Aku mulai melukis lagi. Kini, aku hanya melukis hal-hal yang sederhana. Seperti pohon, bunga, dan benda-benda lain yang sekiranya mudah. Awalnya kupikir dengan begitu, teman-teman akan menyukaiku, tak lagi menganggapku aneh. Namun, kenyataan tetaplah kenyataan. Takdir tetaplah takdir. Hal itu justru membuat teman-teman semakin tak menyukaiku.

Awalnya mereka hanya berbisik-bisik di belakangku. Kini, mereka berani mengatakannya di hadapanku. Mereka mengatakan hal-hal yang membuatku merasa sangat terpojok. Mulai dari kata-kata menyakitkan yang mengatakan bahwa aku bukan lagi teman apalagi sahabat mereka, hingga mereka yang mengata-ngataiku sebagai anak tak berguna. Padahal, siapa yang ingin kehilangan penglihatan? Aku tak mengerti, mengapa mereka tega mengatakan hal-hal kejam seperti itu. Apa mereka tidak berpikir, orang yang mereka hina itu akan sakit hati?

Kalian tahu? Hatiku hancur berkeping-keping. Sekeras apapun aku mencoba untuk mengobati luka di hatiku, maka sekeras itu pula hatiku menolak untuk diperbaiki.

Tuhan…

Tidakkah dunia terlalu kejam?

Dunia yang terlihat indah,

ternyata tak seindah yang terlihat

Di balik kebaikan seseorang,

selalu ada niat jahat di dalamnya

Aku tak tahu,

Kau memudarkan penglihatanku

untuk penebusan dosa yang selama ini kubuat

Atau,

Kau tak ingin aku melihat kejamnya dunia?

Sungguh, aku benar-benar merasa hancur. Aku sangat tertekan. Akhirnya, aku mencoba untuk memberanikan diri menceritakan hal yang selama ini terjadi padaku ke bunda.

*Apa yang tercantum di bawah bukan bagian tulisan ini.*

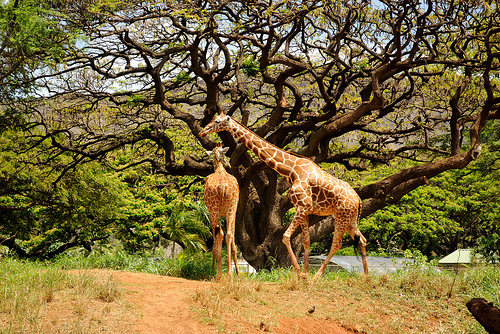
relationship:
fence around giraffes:
[245, 240, 490, 275] [202, 109, 356, 308]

“Bun, Alin mau pindah sekolah.” ucapku.

“Kenapa?” tanya bunda sedikit terkejut.

Aku menceritakan hari-hari yang selama ini kulewati. Kuceritakan betapa jauhnya jarak yang kini terbentang antara aku dan teman-teman, terutama Helen. Sudah tak ada benang yang bisa menyatukan kami. Aku benar-benar ingin pergi jauh darinya. Bunda setuju, dan mulai mengurus surat kepindahanku.

Beberapa hari kemudian, aku dimasukkan ke sekolah khusus seni oleh bunda. Disana, teman-teman baruku lebih menghargaiku. Sebab, ada juga beberapa anak berkebutuhan khusus sepertiku. Aku senang, karena tak perlu ragu untuk berpendapat, tak lagi takut dicemooh atau diolok-olok. Banyak sekali orang yang menyukai karyaku.

Suatu hari, bunda mendapat telepon dari Kak Shiva, dokter pribadiku. Kabarnya, ada seseorang yang akan mendonorkan matanya padaku. Mendengar hal itu, aku sangat senang. Tapi, aku penasaran siapa yang mendonorkan matanya padaku. Setahuku, hanya orang yang sudah meninggal yang bisa mendonorkan matanya.

Seminggu kemudian, operasi dimulai. Aku sangat takut, tapi bunda selalu menguatkanku. Beberapa jam berlalu, operasiku selesai dan berjalan lancar. Dokter membuka perban dan bilang padaku agar jangan dulu membuka mata. Setelah itu, dokter memintaku untuk membuka mata. Awalnya mataku belum terbiasa, tapi lama-kelamaan aku bisa menyesuaikan cahaya yang masuk ke mataku. Aku bisa melihat lagi!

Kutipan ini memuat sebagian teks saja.